Here’s our relevant config:

gitlab_rails['gitlab_kas_enabled'] = true
gitlab_rails['gitlab_kas_internal_url'] = 'grpc://localhost:8153'
gitlab_rails['gitlab_kas_external_k8s_proxy_url'] = 'https://<hostname>/-/kubernetes-agent/'
gitlab_rails['gitlab_kas_external_url'] = 'wss://<hostname>/-/kubernetes-agent/'
gitlab_kas_external_url "wss://<hostname>/-/kubernetes-agent/"
gitlab_kas['enable'] = true
gitlab_kas['log_level'] = 'info'
gitlab_kas['grpc_log_level'] = 'info'
gitlab_kas['gitlab_address'] = 'http://127.0.0.1:8080'
gitlab_kas['listen_address'] = 'localhost:8150'
gitlab_kas['listen_network'] = 'tcp'
gitlab_kas['listen_websocket'] = true

Notably, we’re not even at the point of connecting an agent. Just trying to get a registration token to begin that process.
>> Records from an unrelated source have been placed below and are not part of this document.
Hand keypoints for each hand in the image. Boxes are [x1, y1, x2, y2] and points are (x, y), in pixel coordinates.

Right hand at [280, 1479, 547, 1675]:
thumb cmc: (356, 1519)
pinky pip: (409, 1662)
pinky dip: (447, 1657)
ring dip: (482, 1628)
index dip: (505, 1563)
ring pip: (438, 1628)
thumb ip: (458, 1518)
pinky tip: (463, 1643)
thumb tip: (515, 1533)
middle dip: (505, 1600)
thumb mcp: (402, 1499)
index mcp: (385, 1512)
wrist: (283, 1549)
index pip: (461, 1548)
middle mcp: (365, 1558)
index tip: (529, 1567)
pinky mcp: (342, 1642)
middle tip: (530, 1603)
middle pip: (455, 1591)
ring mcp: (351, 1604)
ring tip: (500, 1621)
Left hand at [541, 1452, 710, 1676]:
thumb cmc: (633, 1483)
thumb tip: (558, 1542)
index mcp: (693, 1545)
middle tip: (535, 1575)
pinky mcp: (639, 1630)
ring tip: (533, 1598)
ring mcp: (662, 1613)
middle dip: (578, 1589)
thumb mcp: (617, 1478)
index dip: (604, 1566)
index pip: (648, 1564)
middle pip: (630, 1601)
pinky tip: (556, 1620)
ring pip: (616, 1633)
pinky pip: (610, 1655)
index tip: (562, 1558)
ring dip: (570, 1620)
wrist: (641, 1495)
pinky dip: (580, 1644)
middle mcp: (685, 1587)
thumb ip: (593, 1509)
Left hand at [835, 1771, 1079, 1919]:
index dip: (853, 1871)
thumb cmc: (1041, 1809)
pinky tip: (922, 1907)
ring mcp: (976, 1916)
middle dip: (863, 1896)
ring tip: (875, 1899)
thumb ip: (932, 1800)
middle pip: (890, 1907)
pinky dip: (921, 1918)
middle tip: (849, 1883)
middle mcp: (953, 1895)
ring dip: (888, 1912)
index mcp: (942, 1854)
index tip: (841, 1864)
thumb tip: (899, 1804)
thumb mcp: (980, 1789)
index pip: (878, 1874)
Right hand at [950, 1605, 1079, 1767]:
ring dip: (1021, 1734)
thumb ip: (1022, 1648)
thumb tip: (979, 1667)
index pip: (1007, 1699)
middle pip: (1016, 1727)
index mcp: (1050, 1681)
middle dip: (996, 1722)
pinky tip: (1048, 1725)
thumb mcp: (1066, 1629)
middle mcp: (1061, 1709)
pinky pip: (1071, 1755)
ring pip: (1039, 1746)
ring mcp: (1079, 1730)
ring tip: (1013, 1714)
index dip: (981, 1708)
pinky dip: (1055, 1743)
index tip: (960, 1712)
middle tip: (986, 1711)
This seems like an internal to gitlab issue.

graphql errors:

If helpful, The graphql query getAgents that occurs when I go to my projects -/clusters url returns a list of ‘agents’ we’ve created and a bunch of the following errors:

    "errors": [
        {
            "message": "GRPC::Unimplemented",
            "locations": [
                {
                    "line": 56,
                    "column": 3
                }
            ],
            "path": [
                "project",
                "clusterAgents",
                "nodes",
                0,
                "connections"
            ]
        },

What I’d like to see

I’d like to be able to register an agent but can’t get a registration token.

Versions

  • Self-managed
    We’re using 16.11.1-ee. Omnibus Linux Package. License is Premium. Single node installation.

Any help would be greatly appreciated!

Hello,

Same here, the agent page is blank, and response from GraphQL request is full of “GRPC::Unimplemented”, same path as original post.

Gitlab Omnibus, v16.11.1-ee, Premium

Thanks

Replying to myself:

explanation and workaround here:

The workaround did in fact work. Also was fixed in 16.11.2!